▶ **RECORD SET**
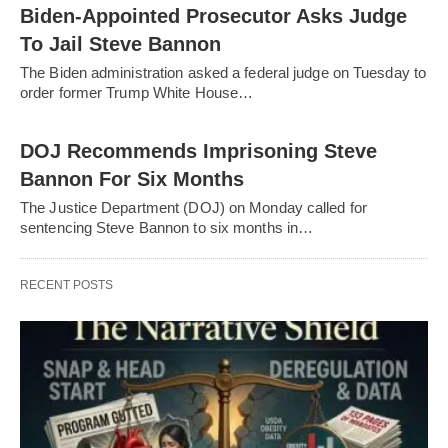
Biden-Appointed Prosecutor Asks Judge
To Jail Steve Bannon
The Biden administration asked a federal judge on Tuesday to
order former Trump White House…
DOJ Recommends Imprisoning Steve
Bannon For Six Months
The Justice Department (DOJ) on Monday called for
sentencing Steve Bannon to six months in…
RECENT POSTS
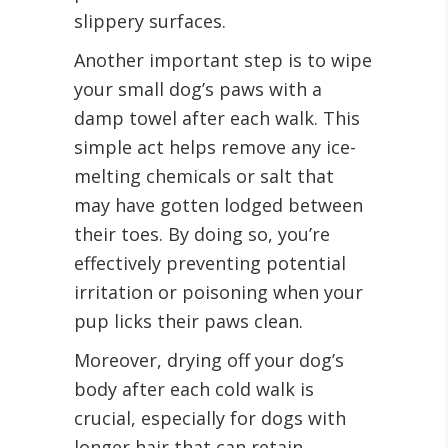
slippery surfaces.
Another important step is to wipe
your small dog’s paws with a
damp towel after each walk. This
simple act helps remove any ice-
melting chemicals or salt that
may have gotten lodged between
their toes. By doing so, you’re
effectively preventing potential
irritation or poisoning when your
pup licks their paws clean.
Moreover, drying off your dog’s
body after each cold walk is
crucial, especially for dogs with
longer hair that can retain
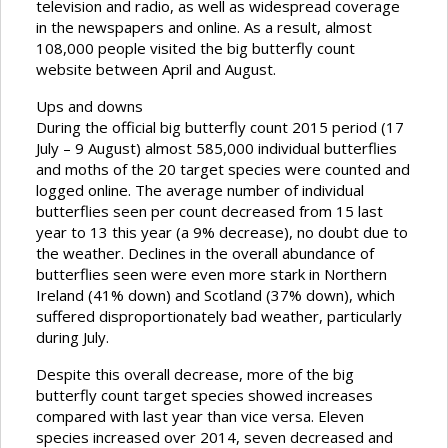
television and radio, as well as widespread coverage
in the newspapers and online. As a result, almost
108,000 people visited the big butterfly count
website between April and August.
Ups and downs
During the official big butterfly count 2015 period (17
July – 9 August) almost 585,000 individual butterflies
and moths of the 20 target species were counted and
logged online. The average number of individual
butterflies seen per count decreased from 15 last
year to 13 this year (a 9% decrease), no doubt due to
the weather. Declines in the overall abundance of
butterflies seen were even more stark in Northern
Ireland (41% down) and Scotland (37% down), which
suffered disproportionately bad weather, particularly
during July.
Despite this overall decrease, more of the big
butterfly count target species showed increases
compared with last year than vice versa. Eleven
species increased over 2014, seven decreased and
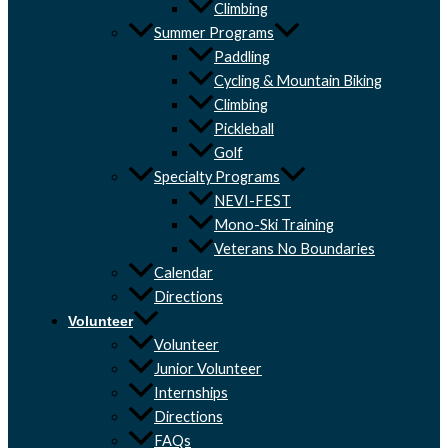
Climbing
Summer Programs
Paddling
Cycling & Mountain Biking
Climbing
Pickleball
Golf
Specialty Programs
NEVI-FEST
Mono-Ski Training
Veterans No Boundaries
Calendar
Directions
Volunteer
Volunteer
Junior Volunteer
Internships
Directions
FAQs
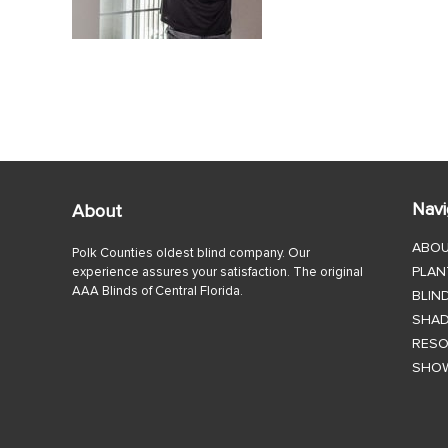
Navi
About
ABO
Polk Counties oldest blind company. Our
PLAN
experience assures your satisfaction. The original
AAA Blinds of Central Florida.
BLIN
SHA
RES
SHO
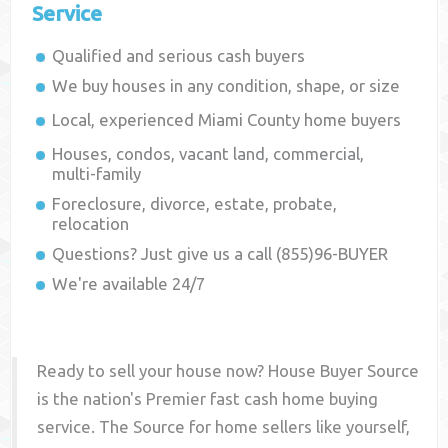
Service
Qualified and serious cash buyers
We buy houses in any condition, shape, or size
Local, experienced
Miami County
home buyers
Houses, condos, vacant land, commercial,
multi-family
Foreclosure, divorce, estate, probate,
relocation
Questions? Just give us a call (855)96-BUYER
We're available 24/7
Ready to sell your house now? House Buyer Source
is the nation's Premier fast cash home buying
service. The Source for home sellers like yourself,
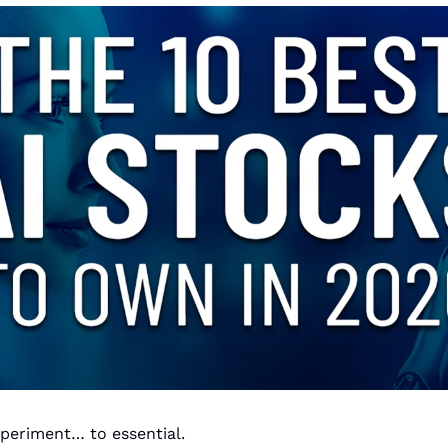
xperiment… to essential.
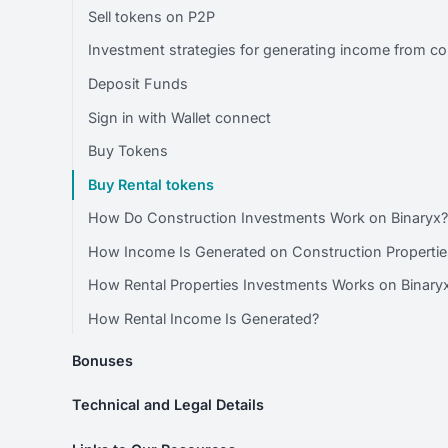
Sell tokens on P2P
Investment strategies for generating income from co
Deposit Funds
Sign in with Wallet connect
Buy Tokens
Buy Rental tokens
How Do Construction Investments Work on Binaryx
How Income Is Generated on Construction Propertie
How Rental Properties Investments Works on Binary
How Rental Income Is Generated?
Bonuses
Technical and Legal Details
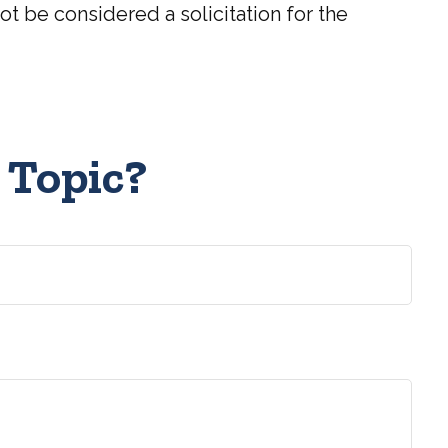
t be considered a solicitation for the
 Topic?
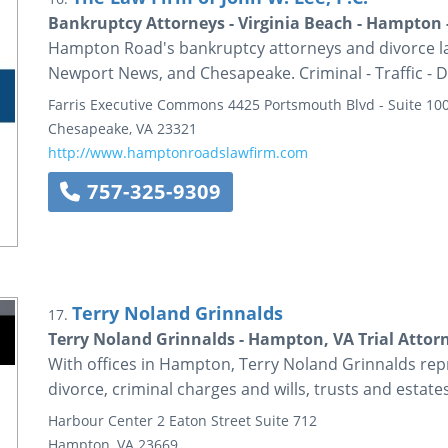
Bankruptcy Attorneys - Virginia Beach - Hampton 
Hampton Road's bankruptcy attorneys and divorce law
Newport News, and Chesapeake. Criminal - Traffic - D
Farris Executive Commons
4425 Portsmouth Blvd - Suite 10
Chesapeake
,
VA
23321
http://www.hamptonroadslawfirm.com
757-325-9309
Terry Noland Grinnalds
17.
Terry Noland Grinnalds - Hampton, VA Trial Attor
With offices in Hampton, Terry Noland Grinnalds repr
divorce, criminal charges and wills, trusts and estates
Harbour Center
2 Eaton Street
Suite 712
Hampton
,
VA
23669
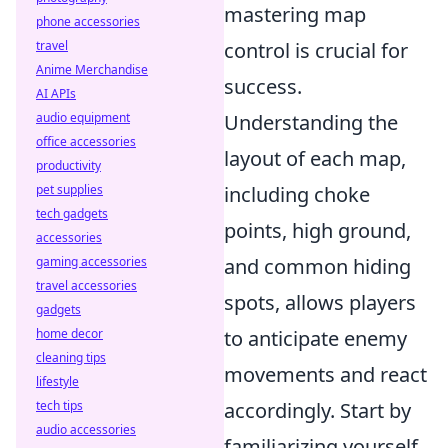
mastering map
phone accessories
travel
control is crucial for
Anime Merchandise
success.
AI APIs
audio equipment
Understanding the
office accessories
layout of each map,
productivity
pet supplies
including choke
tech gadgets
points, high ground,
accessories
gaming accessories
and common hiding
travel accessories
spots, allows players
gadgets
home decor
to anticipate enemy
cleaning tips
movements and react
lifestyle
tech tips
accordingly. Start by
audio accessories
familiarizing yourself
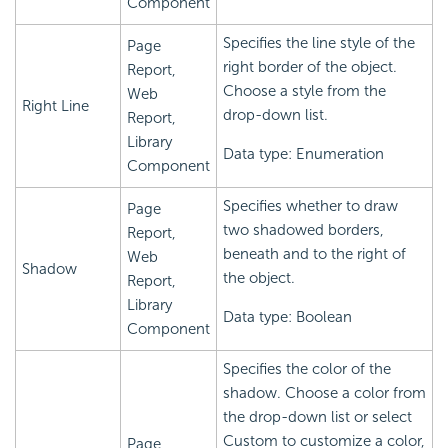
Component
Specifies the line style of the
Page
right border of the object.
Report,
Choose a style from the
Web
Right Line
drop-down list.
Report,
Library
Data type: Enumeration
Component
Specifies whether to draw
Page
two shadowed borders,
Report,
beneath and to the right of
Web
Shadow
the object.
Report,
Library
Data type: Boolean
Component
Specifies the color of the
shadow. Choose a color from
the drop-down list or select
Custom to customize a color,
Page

▶ **REQUIRED WORK**
Extract every line of the data above that contains the word "after". Treat uppercase and lowercase as different.

▶ **RESPONSE AREA**
damp towel after each walk. This
body after each cold walk is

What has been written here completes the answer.